Protein structure determination is still dominated by xray diffraction. For diffraction studies structural biologists need to grow and optimise protein crystals until they diffract to an usable and optimal resolution. A purified protein sample is exposed to a number of crystallisation screens, each comprising a selection of chemical conditions that are designed to explore a reasonably wide area of potential crystallisation conditions.
Many crystallography labs routinely image these in large plate storage systems, which reduces the human interaction to viewing a set of usually 100-1000 images at various time points. This is a slow and laborious process, and highly applicable to machine learning approaches tailored to looking at images. TexRank, a texton analysis ranking software was developed by Jia Tsing in OPIG and is used at the Structural Genomics Consortium (SGC). This ranking reduces the number of images that a human needs to search through, providing a quicker review process.
However the ultimate aim is to further reduce or remove the human review step. The first step is to classify images, with the most important classification being whether a crystal is present. MARCO uses annotated images to classify images into four categories:
- Crystals: 91% predicted
- Precipitate: 96.1% predicted
- Clear: 97.9% predicted
- Other: 69.6% predicted
This is typically better than human classification, when a human classifies two image sets at the beginning and en of ~1000 crystal images, they are around 85% accurate (Snell et al, 2008).
Cinder (Crystallographic Tinder) is an app (Andriod & IOS) that collects human categorisations of crystals to produce a labelled set, that can be used for further machine learning approaches to categorising images. A user can swipe to classify a crystal into four categories. A learning mode (KInder) is supplied to teach new crystallographers how to classify a variety of image types. The app can also be used to score a user’s own plates (C3 facility users).

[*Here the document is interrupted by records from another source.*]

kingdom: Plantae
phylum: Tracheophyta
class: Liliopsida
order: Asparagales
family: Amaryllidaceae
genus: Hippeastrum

Although identifying a crystal/ precipitate in a drop is essential, reducing the human interaction will require further classification efforts. For example a crystal screening drop may contain precipitant, crystal and micro crystals. Identifying these features hierarchically will be needed to further study whether that condition could be considered viable. Furthermore, following the potential crystallinity of a drop over time is important, to determine whether a condition can be optimised to produce higher quality crystals. Classifying crystallisation outcomes would ideally be used to predict the conditions in which a protein may crystallise, however this is far from reality in the crystallisation community,
References
- Ng, Jia Tsing et al. “Using Textons to Rank Crystallization Droplets by the Likely Presence of Crystals.” Acta Crystallographica Section D: Biological Crystallography 70.Pt 10 (2014): 2702–2718. PMC. Web. 28 Aug. 2018.

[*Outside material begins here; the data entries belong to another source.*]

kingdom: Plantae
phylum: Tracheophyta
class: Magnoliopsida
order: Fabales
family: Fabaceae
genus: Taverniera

- Snell, Edward H. et al. “Establishing a Training Set through the Visual Analysis of Crystallization Trials. Part I: ∼150 000 Images.” Acta Crystallographica Section D: Biological Crystallography 64.Pt 11 (2008): 1123–1130. PMC. Web. 28 Aug. 2018.
- Bruno AE, Charbonneau P, Newman J, Snell EH, So DR, et al. (2018) Classification of crystallization outcomes using deep convolutional neural networks. PLOS ONE 13(6): e0198883. https://doi.org/10.1371/journal.pone.0198883
- Rosa, N., Ristic, M., Marshall, B. & Newman, J. (2018). Acta Cryst. F74, 410-418.